Caucasian smooth newt

Scientific classification
- Domain: Eukaryota
- Kingdom: Animalia
- Phylum: Chordata
- Class: Amphibia
- Order: Urodela
- Family: Salamandridae
- Genus: Lissotriton
- Species: L. lantzi
- Binomial name: Lissotriton lantzi (Wolterstorff, 1914)
- Synonyms: Triton vulgaris subsp. typica forma lantzi Wolterstorff, 1914; Molge vulgaris lantzi Nikolskii, 1918; Triturus vulgaris vulgaris forma lantzi Herre, 1933; Triturus vulgaris lantzi Krasavtsev, 1940; Lissotriton (Lissotriton) (vulgaris) lantzi Dubois and Raffaëlli, 2009;

= Caucasian smooth newt =

- Genus: Lissotriton
- Species: lantzi
- Authority: (Wolterstorff, 1914)
- Synonyms: Triton vulgaris subsp. typica forma lantzi Wolterstorff, 1914, Molge vulgaris lantzi Nikolskii, 1918, Triturus vulgaris vulgaris forma lantzi Herre, 1933, Triturus vulgaris lantzi Krasavtsev, 1940, Lissotriton (Lissotriton) (vulgaris) lantzi Dubois and Raffaëlli, 2009

Species of amphibian

The Caucasian smooth newt or Caucasian newt (Lissotriton lantzi) is a newt species found in the Caucasus region, from the Don river mouth in Russia to Georgia, and potentially Armenia, Azerbaijan, extreme northeastern Turkey and Iran.
 It occurs from sea level to 2500 m elevation.

Willy Wolterstorff described the species in 1914 as Triton vulgaris subsp. typica forma lantzi, a form of the smooth newt (now Lissotriton vulgaris), and it was later raised to subspecies rank. After genetic data had suggested the smooth newt was a complex of distinct lineages, Dubois and Raffaëlli, in 2009, recognised several subspecies, including the Caucasian smooth newt, as distinct species. This was followed by subsequent authors.
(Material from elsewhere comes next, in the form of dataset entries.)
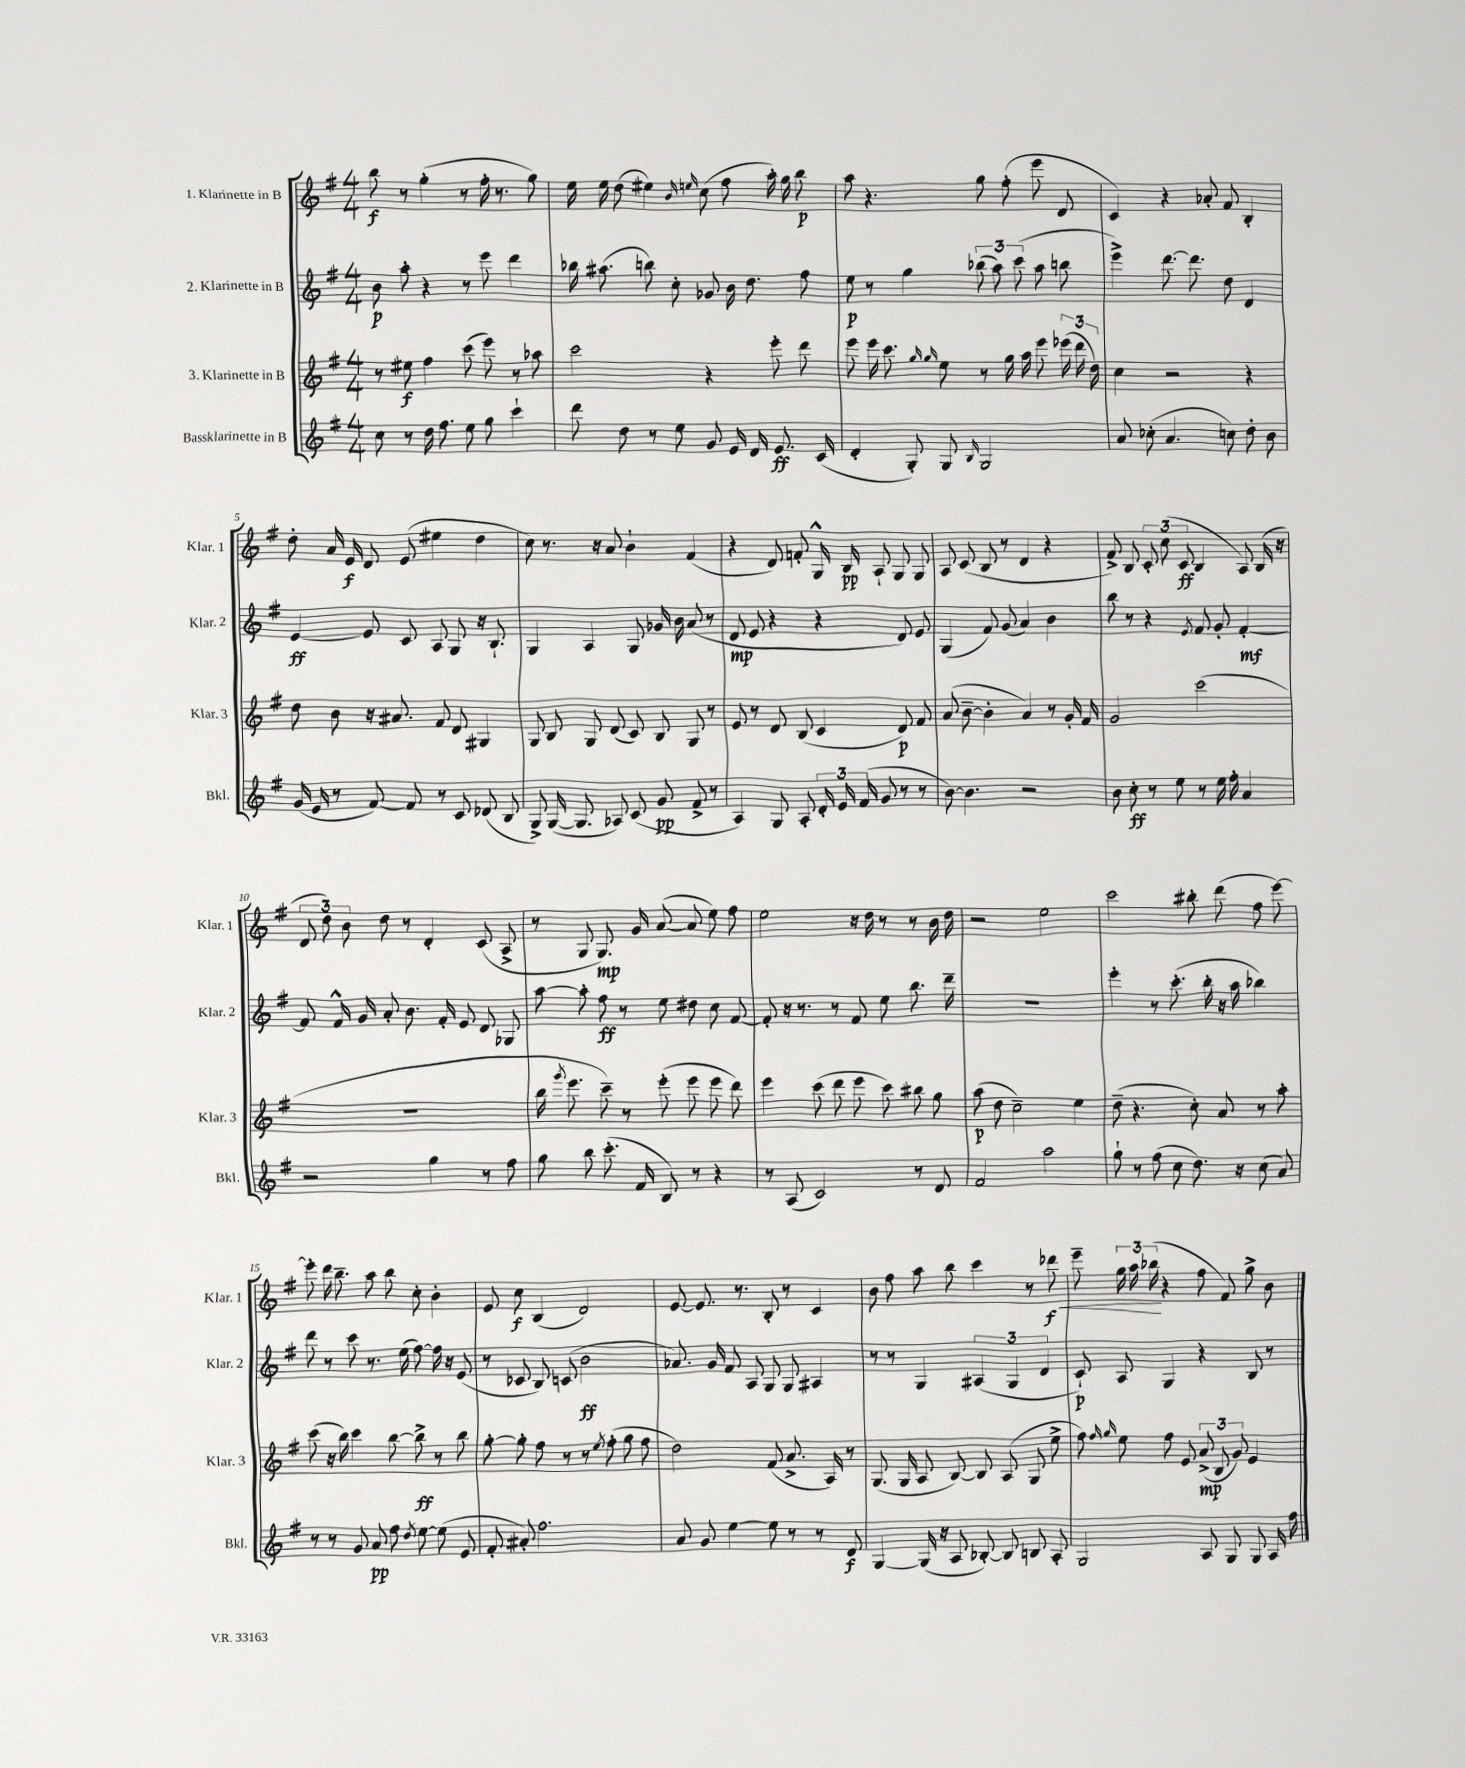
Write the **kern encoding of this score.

**kern	**dynam	**kern	**dynam	**kern	**dynam	**kern	**dynam
*part4	*part4	*part3	*part3	*part2	*part2	*part1	*part1
*staff4	*staff4	*staff3	*staff3	*staff2	*staff2	*staff1	*staff1
*I"Bassklarinette in B	*	*I"3. Klarinette in B	*	*I"2. Klarinette in B	*	*I"1. Klarinette in B	*
*I'Bkl.	*	*I'Klar. 3	*	*I'Klar. 2	*	*I'Klar. 1	*
*clefG2	*	*clefG2	*	*clefG2	*	*clefG2	*
*k[f#]	*	*k[f#]	*	*k[f#]	*	*k[f#]	*
*M4/4	*	*M4/4	*	*M4/4	*	*M4/4	*
=1	=1	=1	=1	=1	=1	=1	=1
8cc\	.	8r	.	8b\	p	8bb\	f
8r	.	8ee#X\	f	8aa'\	.	8r	.
16dd\	.	4ff#\	.	4r	.	(4gg'\	.
8.ff#\	.	.	.	.	.	.	.
8ee\	.	(8ccc\	.	8r	.	8r	.
8gg\	.	8eee\)	.	8eee\	.	16ff#'\	.
.	.	.	.	.	.	8.r	.
4ccc`\	.	8r	.	4ddd\	.	.	.
.	.	8aa-X\	.	.	.	8gg\)	.
=2	=2	=2	=2	=2	=2	=2	=2
8ddd\	.	2ccc\	.	16bb-X\	.	16ee\	.
.	.	.	.	(8.aa#X\	.	16ee\	.
8dd\	.	.	.	.	.	(8dd\	.
8r	.	.	.	8bbn\)	.	4ee#X\)	.
8ee\	.	.	.	8cc'\	.	.	.
.	.	.	.	.	.	16qqb/	.
.	.	.	.	.	.	16qqeen/	.
8g/	.	4r	.	8g-X/	.	(8cc\	.
16e/	.	.	.	16b\	.	8ff#\	.
16d/	.	.	.	8.dd\	.	.	.
8.e/	ff	8eee'\	.	.	.	16aa'\)	.
.	.	.	.	.	.	16gg\	.
.	.	8ddd\	.	8ff#\	.	8bb\	p
(16c/	.	.	.	.	.	.	.
=3	=3	=3	=3	=3	=3	=3	=3
4d'/	.	8eee\	.	8ee\	p	8aa\	.
.	.	16eee\	.	8r	.	4.r	.
.	.	8.ccc\	.	.	.	.	.
8G'/)	.	.	.	4gg\	.	.	.
.	.	16qqgg/	.	.	.	.	.
.	.	16qqgg/	.	.	.	.	.
8G/	.	8ee\	.	.	.	.	.
16qqB/	.	.	.	.	.	.	.
2G/	.	8r	.	(12bb-X\	.	8gg\	.
.	.	.	.	12aa\)	.	.	.
.	.	16gg\	.	.	.	(8ff#'\	.
.	.	.	.	(12ccc\	.	.	.
.	.	16aa\	.	.	.	.	.
.	.	8eee\	.	8aa\	.	8eee\	.
.	.	(24eee-X\	.	8bbn\	.	8d/	.
.	.	24ddd\	.	.	.	.	.
.	.	24dd\)	.	.	.	.	.
=4	=4	=4	=4	=4	=4	=4	=4
8a/	.	4cc\	.	4eee^\)	.	4c/)	.
(8cc-X'\	.	.	.	.	.	.	.
4.a/	.	2r	.	[8.ddd\	.	4r	.
.	.	.	.	8.ddd\]	.	.	.
.	.	.	.	.	.	8a-X'/	.
8ccn\)	.	.	.	8dd\	.	8f#/	.
8dd'\	.	4r	.	4d/	.	4B'/	.
8b\	.	.	.	.	.	.	.
!!LO:LB:g=z
=5	=5	=5	=5	=5	=5	=5	=5
(16g/	.	8dd\	.	[4e/	ff	8dd'\	.
16e/	.	.	.	.	.	.	.
8r	.	8b\	.	.	.	16a/	.
.	.	.	.	.	.	16e/	f
[8f#/)	.	16r	.	8e/]	.	8d/	.
.	.	8.a#X/	.	.	.	.	.
8f#/]	.	.	.	8c/	.	(8e/	.
8r	.	8f#/	.	8A/	.	4ee#X\	.
8c/	.	8d/	.	8G/	.	.	.
(8d-X/	.	4G#X/	.	16r	.	4dd\	.
.	.	.	.	8.B`/	.	.	.
8B/	.	.	.	.	.	.	.
=6	=6	=6	=6	=6	=6	=6	=6
8G^/)	.	8G/	.	4G/	.	8cc\)	.
([16G/	.	8B/	.	.	.	8.r	.
8.G/]	.	.	.	.	.	.	.
.	.	8G/	.	4A/	.	.	.
.	.	.	.	.	.	16r	.
8A-X/)	.	(8d/	.	.	.	8a/	.
(8c/	.	8c/)	.	8G/	.	4b`\	.
8g/	pp	8B/	.	16g-X/	.	.	.
.	.	.	.	16b\	.	.	.
8f#^/	.	8G/	.	(8a/	.	(4f#/	.
8r	.	8r	.	8r	.	.	.
=7	=7	=7	=7	=7	=7	=7	=7
4A/)	.	8e/	.	8d/	mp	4r	.
.	.	8r	.	8e/	.	.	.
8G/	.	8d/	.	4r	.	8d/)	.
8A'/	.	(8B/	.	.	.	8fn'/	.
24d'/	.	4c/	.	4r	.	16G^^/	.
24e/	.	.	.	.	.	.	.
.	.	.	.	.	.	16B/	pp
(24f#/	.	.	.	.	.	.	.
8g/	.	.	.	.	.	8A`/	.
8r	.	8d/)	p	8d/)	.	8G/	.
8r	.	8f#/	.	8e/	.	8G/	.
=8	=8	=8	=8	=8	=8	=8	=8
[8b\)	.	(8a/	.	(4G/	.	8A/	.
4.b\]	.	[8b~\	.	.	.	(8c/	.
.	.	4b'\]	.	8f#/)	.	8B/	.
.	.	.	.	(8g/	.	8r	.
2r	.	4a/)	.	4a/)	.	4d/	.
.	.	8r	.	4b\	.	4r	.
.	.	16g'/	.	.	.	.	.
.	.	16f#/	.	.	.	.	.
=9	=9	=9	=9	=9	=9	=9	=9
8b\	.	2g/	.	8bb\	.	8f#^/)	.
8cc'\	ff	.	.	8r	.	8B/	.
8r	.	.	.	4r	.	12c'/	.
.	.	.	.	.	.	(12cc\	.
8ee\	.	.	.	.	.	.	.
.	.	.	.	.	.	12c/	ff
.	.	.	.	8qe/	.	.	.
8r	.	(2ccc\	.	8f#/	.	4B/	.
16ee\	.	.	.	8g'/	.	.	.
16ff#'\	.	.	.	.	.	.	.
4a/	.	.	.	[4f#'/	mf	8A/)	.
.	.	.	.	.	.	(16B/	.
.	.	.	.	.	.	16r	.
!!LO:LB:g=z
=10	=10	=10	=10	=10	=10	=10	=10
2r	.	1r	.	8f#/]	.	12d/	.
.	.	.	.	.	.	12dd\)	.
.	.	.	.	16f#^^/	.	.	.
.	.	.	.	.	.	12b\	.
.	.	.	.	16g/	.	.	.
.	.	.	.	8a'/	.	8dd\	.
.	.	.	.	8.b\	.	8r	.
4gg\	.	.	.	.	.	4d'/	.
.	.	.	.	16f#'/	.	.	.
.	.	.	.	8e/	.	.	.
8r	.	.	.	8d/	.	(8c/	.
8ff#\	.	.	.	8G-X/	.	8A^/	.
=11	=11	=11	=11	=11	=11	=11	=11
8gg\	.	16bb\	.	[8aa\	.	8r	.
.	.	8qggg/	.	.	.	.	.
.	.	8.eee\	.	.	.	.	.
8bb\	.	.	.	8aa'\]	.	8G/	.
(8.ccc'\	.	8ccc~\)	.	8ff#\	ff	8.G/)	mp
.	.	8r	.	8r	.	.	.
16f#/	.	.	.	.	.	16g/	.
8B/)	.	(8eee'\	.	8ee\	.	([8a/	.
8r	.	8eee\	.	8dd#X\	.	8a/]	.
4r	.	8eee\	.	8cc\	.	8ee\)	.
.	.	8ddd\)	.	[8f#/	.	8ff#\	.
=12	=12	=12	=12	=12	=12	=12	=12
8r	.	4eee\	.	8f#'/]	.	2ee\	.
(8A/	.	.	.	16r	.	.	.
.	.	.	.	8.r	.	.	.
2c/)	.	(8ccc\	.	.	.	.	.
.	.	8ddd\	.	8r	.	.	.
.	.	8eee\	.	8f#/	.	16r	.
.	.	.	.	.	.	16dd\	.
.	.	8ccc\)	.	8ee\	.	8r	.
8r	.	8bb#X\	.	8.bb\	.	8r	.
8d/	.	8gg\	.	.	.	16b\	.
.	.	.	.	16ddd~\	.	16dd\	.
=13	=13	=13	=13	=13	=13	=13	=13
2f#/	.	(8aa\	p	1r	.	2r	.
.	.	8dd\	.	.	.	.	.
.	.	2cc~\)	.	.	.	.	.
2aa\	.	.	.	.	.	2ee\	.
.	.	4ee\	.	.	.	.	.
=14	=14	=14	=14	=14	=14	=14	=14
8gg`\	.	(8dd~\	.	4eee'\	.	2ccc\	.
8r	.	4.r	.	.	.	.	.
(8ff#\	.	.	.	8r	.	.	.
8cc\	.	.	.	(8.ccc'\	.	.	.
8.dd\)	.	8cc'\)	.	.	.	8bb#X'\	.
.	.	.	.	16bb'\	.	.	.
.	.	8a/	.	16r	.	(8ddd\	.
16r	.	.	.	16aa\	.	.	.
(8cc\	.	8r	.	4bb-X\)	.	8ff#\	.
8a/)	.	8aa'\	.	.	.	[8eee\)	.
!!LO:LB:g=z
=15	=15	=15	=15	=15	=15	=15	=15
8r	.	(8ccc\	.	8ddd\	.	8eee'\]	.
8r	.	16r	.	8r	.	16ddd\	.
.	.	16bb\)	.	.	.	8.bb~\	.
8g/	.	4ccc\	.	8ccc\	.	.	.
8a/	pp	.	.	8.r	.	8aa\	.
8ff#\	.	[8bb\	.	.	.	8bb\	.
.	.	.	.	(16ee\	.	.	.
8qdd/	.	.	.	.	.	.	.
[8ee\	.	8bb^\]	ff	[8ff#\)	.	8cc'\	.
(8ee\]	.	8r	.	16ff#\]	.	4b'\	.
.	.	.	.	16r	.	.	.
8e/	.	8bb\	.	(8e/	.	.	.
=16	=16	=16	=16	=16	=16	=16	=16
8f#'/	.	[8gg'\	.	8r	.	8e/	.
8a#X'/)	.	8gg'\]	.	8c-X/	.	8cc\	f
2.ff#\	.	8ff#\	.	8B/)	.	(4B/	.
.	.	8r	.	(8cn/	.	.	.
.	.	8r	.	2b\	ff	2d/)	.
.	.	8qee/	.	.	.	.	.
.	.	(8ff#'\	.	.	.	.	.
.	.	8gg\	.	.	.	.	.
.	.	8ff#\	.	.	.	.	.
=17	=17	=17	=17	=17	=17	=17	=17
8a/	.	2dd\)	.	8.a-X/)	.	[8e/	.
8g/	.	.	.	.	.	8.e/]	.
.	.	.	.	16g/	.	.	.
[4ee\	.	.	.	8f#/	.	.	.
.	.	.	.	.	.	8.r	.
.	.	.	.	8A/	.	.	.
8ee\]	.	(8f#/	.	8G/	.	8B'/	.
8r	.	8.a^/	.	8G/	.	8r	.
8r	.	.	.	4A#X/	.	4c/	.
.	.	16A/)	.	.	.	.	.
8d/	f	8r	.	.	.	.	.
=18	=18	=18	=18	=18	=18	=18	=18
[4G/	.	(8.G/	.	8r	.	8b\	.
.	.	.	.	8r	.	8ff#\	.
.	.	16G/	.	.	.	.	.
(16G/]	.	8A/	.	4G/	.	8aa\	.
16r	.	.	.	.	.	.	.
8A/	.	[8B/)	.	.	.	8bb\	.
[8B-X'/)	.	8B/]	.	(6A#X/	.	4ccc\	.
8B-/]	.	(8A/	.	.	.	.	.
.	.	.	.	6G/	.	.	.
8Bn/	.	8G/	.	.	.	8r	.
.	.	.	.	6d/	.	.	.
!	!	!	!	!	!	!	!LO:HP:b
8A'/	.	8ee^\	.	.	.	8ddd-X\	< f
=19	=19	=19	=19	=19	=19	=19	=19
2G/	.	8ff#\)	.	8c`/)	p	8eee~\	.
.	.	16qqff#/	.	.	.	.	.
.	.	16qqgg/	.	.	.	.	.
.	.	8ee\	.	8A/	.	24gg\	.
.	.	.	.	.	.	24aa\	.
.	.	.	.	.	.	(24bb-X\	.
.	.	8ff#\	.	4G/	.	4r	[
.	.	8e/	.	.	.	.	.
8A/	.	(12a^/	mp	4r	.	8ff#\	.
.	.	12B/	.	.	.	.	.
8G/	.	.	.	.	.	8f#/)	.
.	.	12g/)	.	.	.	.	.
8G/	.	4e/	.	8B/	.	8gg^\	.
16A/	.	.	.	8r	.	8b\	.
16ff#\	.	.	.	.	.	.	.
==	==	==	==	==	==	==	==
*-	*-	*-	*-	*-	*-	*-	*-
The species differs from other species in the smooth newt species complex mainly in the male secondary characters during breeding season. The dorsal crest in males reaches 1 mm or more in height and has an almost spine-shaped denticulation. The tail gradually elongates into a fine thread but has no distinct filament. The body is slightly square-shaped but has no dorso-lateral folds. Toe flaps are moderately developed.

Paedomorphic adults have been recorded for the Caucasian smooth newt.

The species's conservation status has not yet been evaluated separately from the smooth newt by the IUCN. Since its range is much smaller than that of the smooth newt species complex as a whole, it is likely to be more vulnerable than previously estimated. In Armenia, Azerbaijan and northeastern Turkey, it is potentially extinct. It is listed in the Red Data Books of Russia and the majority of its North Caucasus provinces and autonomous republics. Destruction of aquatic habitats, deforestation, collection for the pet trade and the introduction of fish were cited as threats.